*TASK PROMPT*. Below is a block of entries; repeat all of it exactly but omit the pictures.

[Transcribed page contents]
■ ■ ■ ■ ■ ■ ■

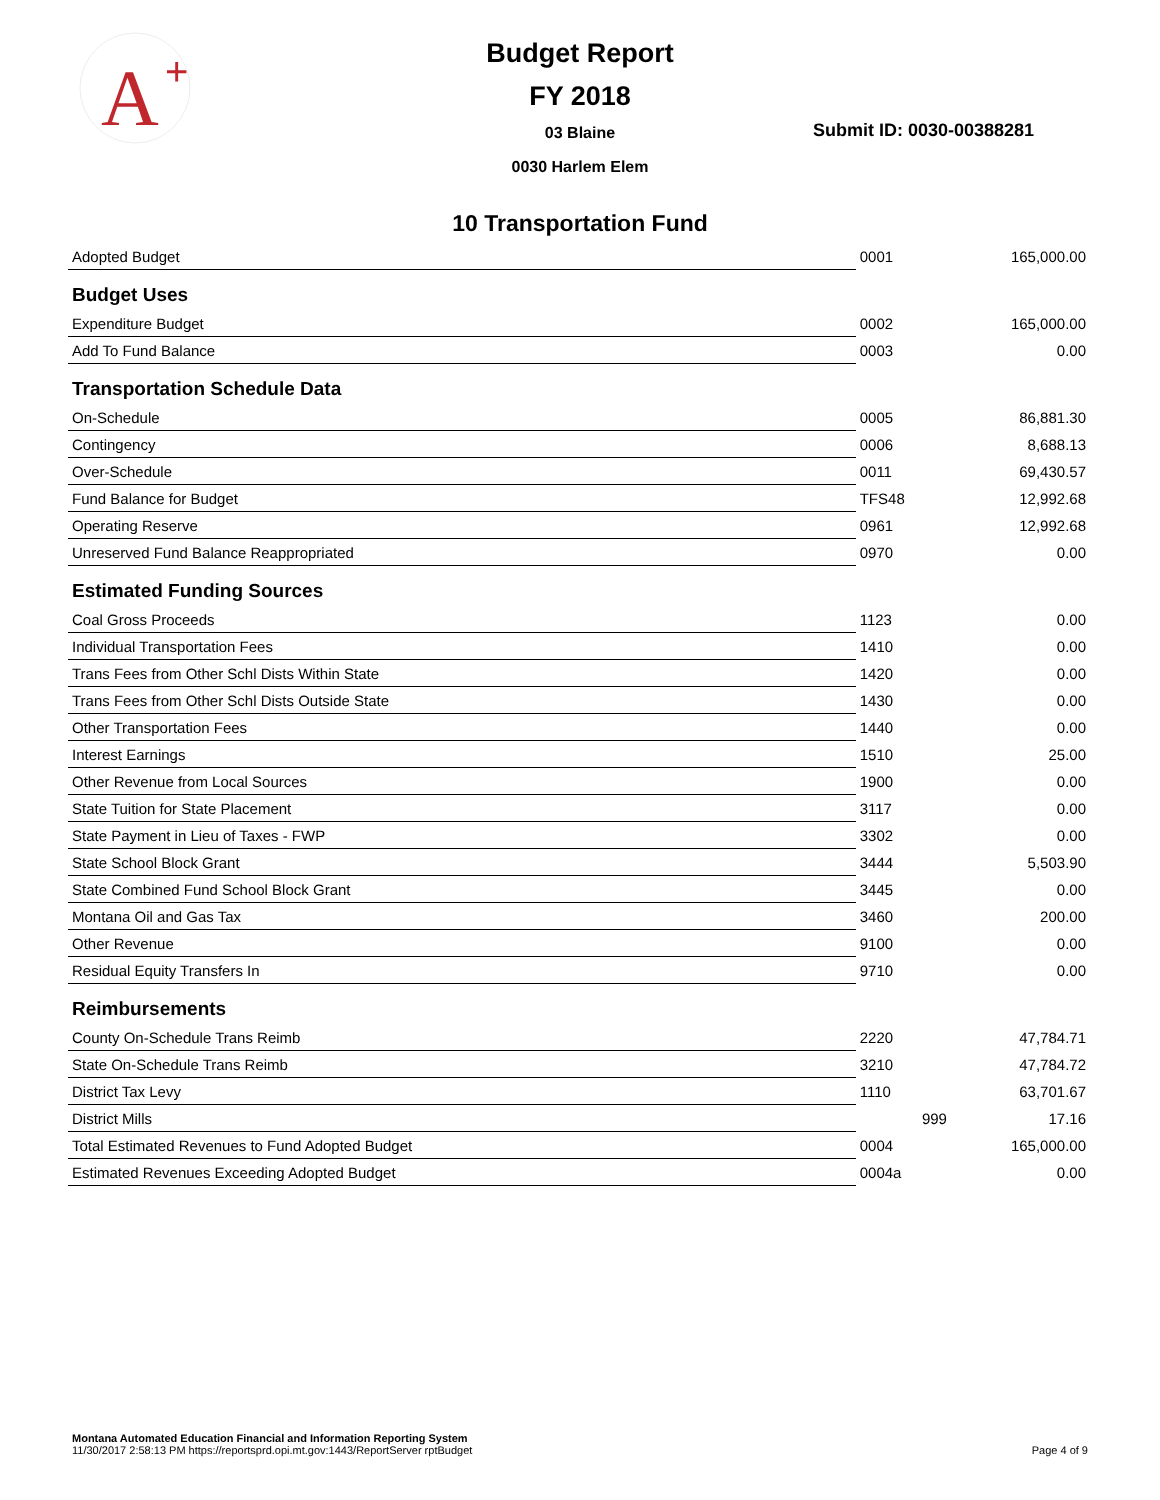A
+
Budget Report
FY 2018
03 Blaine
0030 Harlem Elem
Submit ID: 0030-00388281
10 Transportation Fund
| Adopted Budget | 0001 | 165,000.00 |
| Budget Uses | | |
| Expenditure Budget | 0002 | 165,000.00 |
| Add To Fund Balance | 0003 | 0.00 |
| Transportation Schedule Data | | |
| On-Schedule | 0005 | 86,881.30 |
| Contingency | 0006 | 8,688.13 |
| Over-Schedule | 0011 | 69,430.57 |
| Fund Balance for Budget | TFS48 | 12,992.68 |
| Operating Reserve | 0961 | 12,992.68 |
| Unreserved Fund Balance Reappropriated | 0970 | 0.00 |
| Estimated Funding Sources | | |
| Coal Gross Proceeds | 1123 | 0.00 |
| Individual Transportation Fees | 1410 | 0.00 |
| Trans Fees from Other Schl Dists Within State | 1420 | 0.00 |
| Trans Fees from Other Schl Dists Outside State | 1430 | 0.00 |
| Other Transportation Fees | 1440 | 0.00 |
| Interest Earnings | 1510 | 25.00 |
| Other Revenue from Local Sources | 1900 | 0.00 |
| State Tuition for State Placement | 3117 | 0.00 |
| State Payment in Lieu of Taxes - FWP | 3302 | 0.00 |
| State School Block Grant | 3444 | 5,503.90 |
| State Combined Fund School Block Grant | 3445 | 0.00 |
| Montana Oil and Gas Tax | 3460 | 200.00 |
| Other Revenue | 9100 | 0.00 |
| Residual Equity Transfers In | 9710 | 0.00 |
| Reimbursements | | |
| County On-Schedule Trans Reimb | 2220 | 47,784.71 |
| State On-Schedule Trans Reimb | 3210 | 47,784.72 |
| District Tax Levy | 1110 | 63,701.67 |
| District Mills | 999 | 17.16 |
| Total Estimated Revenues to Fund Adopted Budget | 0004 | 165,000.00 |
| Estimated Revenues Exceeding Adopted Budget | 0004a | 0.00 |
Montana Automated Education Financial and Information Reporting System
11/30/2017 2:58:13 PM https://reportsprd.opi.mt.gov:1443/ReportServer rptBudget Page 4 of 9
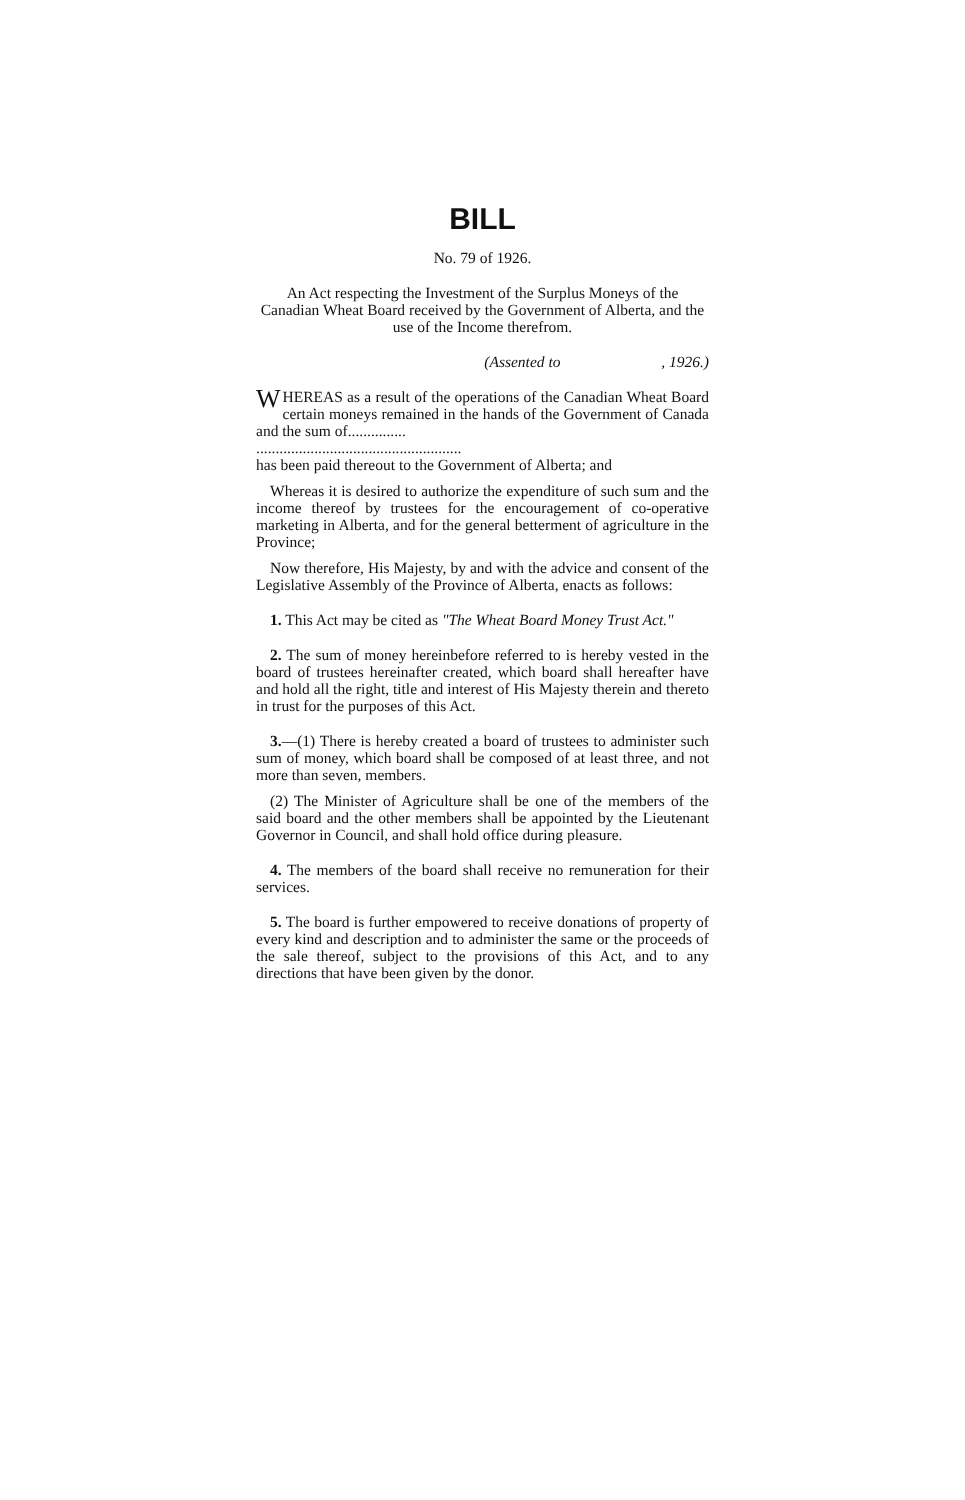BILL
No. 79 of 1926.
An Act respecting the Investment of the Surplus Moneys of the Canadian Wheat Board received by the Government of Alberta, and the use of the Income therefrom.
(Assented to , 1926.)
WHEREAS as a result of the operations of the Canadian Wheat Board certain moneys remained in the hands of the Government of Canada and the sum of...............
.....................................................
has been paid thereout to the Government of Alberta; and
Whereas it is desired to authorize the expenditure of such sum and the income thereof by trustees for the encouragement of co-operative marketing in Alberta, and for the general betterment of agriculture in the Province;
Now therefore, His Majesty, by and with the advice and consent of the Legislative Assembly of the Province of Alberta, enacts as follows:
1. This Act may be cited as "The Wheat Board Money Trust Act."
2. The sum of money hereinbefore referred to is hereby vested in the board of trustees hereinafter created, which board shall hereafter have and hold all the right, title and interest of His Majesty therein and thereto in trust for the purposes of this Act.
3.—(1) There is hereby created a board of trustees to administer such sum of money, which board shall be composed of at least three, and not more than seven, members.
(2) The Minister of Agriculture shall be one of the members of the said board and the other members shall be appointed by the Lieutenant Governor in Council, and shall hold office during pleasure.
4. The members of the board shall receive no remuneration for their services.
5. The board is further empowered to receive donations of property of every kind and description and to administer the same or the proceeds of the sale thereof, subject to the provisions of this Act, and to any directions that have been given by the donor.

■ ■ ■ ■ ■ ■ ■

*THE ANSWER*.
A
+
Budget Report
FY 2018
03 Blaine
0030 Harlem Elem
Submit ID: 0030-00388281
10 Transportation Fund
| Adopted Budget | 0001 | 165,000.00 |
| Budget Uses | | |
| Expenditure Budget | 0002 | 165,000.00 |
| Add To Fund Balance | 0003 | 0.00 |
| Transportation Schedule Data | | |
| On-Schedule | 0005 | 86,881.30 |
| Contingency | 0006 | 8,688.13 |
| Over-Schedule | 0011 | 69,430.57 |
| Fund Balance for Budget | TFS48 | 12,992.68 |
| Operating Reserve | 0961 | 12,992.68 |
| Unreserved Fund Balance Reappropriated | 0970 | 0.00 |
| Estimated Funding Sources | | |
| Coal Gross Proceeds | 1123 | 0.00 |
| Individual Transportation Fees | 1410 | 0.00 |
| Trans Fees from Other Schl Dists Within State | 1420 | 0.00 |
| Trans Fees from Other Schl Dists Outside State | 1430 | 0.00 |
| Other Transportation Fees | 1440 | 0.00 |
| Interest Earnings | 1510 | 25.00 |
| Other Revenue from Local Sources | 1900 | 0.00 |
| State Tuition for State Placement | 3117 | 0.00 |
| State Payment in Lieu of Taxes - FWP | 3302 | 0.00 |
| State School Block Grant | 3444 | 5,503.90 |
| State Combined Fund School Block Grant | 3445 | 0.00 |
| Montana Oil and Gas Tax | 3460 | 200.00 |
| Other Revenue | 9100 | 0.00 |
| Residual Equity Transfers In | 9710 | 0.00 |
| Reimbursements | | |
| County On-Schedule Trans Reimb | 2220 | 47,784.71 |
| State On-Schedule Trans Reimb | 3210 | 47,784.72 |
| District Tax Levy | 1110 | 63,701.67 |
| District Mills | 999 | 17.16 |
| Total Estimated Revenues to Fund Adopted Budget | 0004 | 165,000.00 |
| Estimated Revenues Exceeding Adopted Budget | 0004a | 0.00 |
Montana Automated Education Financial and Information Reporting System
11/30/2017 2:58:13 PM https://reportsprd.opi.mt.gov:1443/ReportServer rptBudget Page 4 of 9
BILL
No. 79 of 1926.
An Act respecting the Investment of the Surplus Moneys of the Canadian Wheat Board received by the Government of Alberta, and the use of the Income therefrom.
(Assented to , 1926.)
WHEREAS as a result of the operations of the Canadian Wheat Board certain moneys remained in the hands of the Government of Canada and the sum of...............
.....................................................
has been paid thereout to the Government of Alberta; and
Whereas it is desired to authorize the expenditure of such sum and the income thereof by trustees for the encouragement of co-operative marketing in Alberta, and for the general betterment of agriculture in the Province;
Now therefore, His Majesty, by and with the advice and consent of the Legislative Assembly of the Province of Alberta, enacts as follows:
1. This Act may be cited as "The Wheat Board Money Trust Act."
2. The sum of money hereinbefore referred to is hereby vested in the board of trustees hereinafter created, which board shall hereafter have and hold all the right, title and interest of His Majesty therein and thereto in trust for the purposes of this Act.
3.—(1) There is hereby created a board of trustees to administer such sum of money, which board shall be composed of at least three, and not more than seven, members.
(2) The Minister of Agriculture shall be one of the members of the said board and the other members shall be appointed by the Lieutenant Governor in Council, and shall hold office during pleasure.
4. The members of the board shall receive no remuneration for their services.
5. The board is further empowered to receive donations of property of every kind and description and to administer the same or the proceeds of the sale thereof, subject to the provisions of this Act, and to any directions that have been given by the donor.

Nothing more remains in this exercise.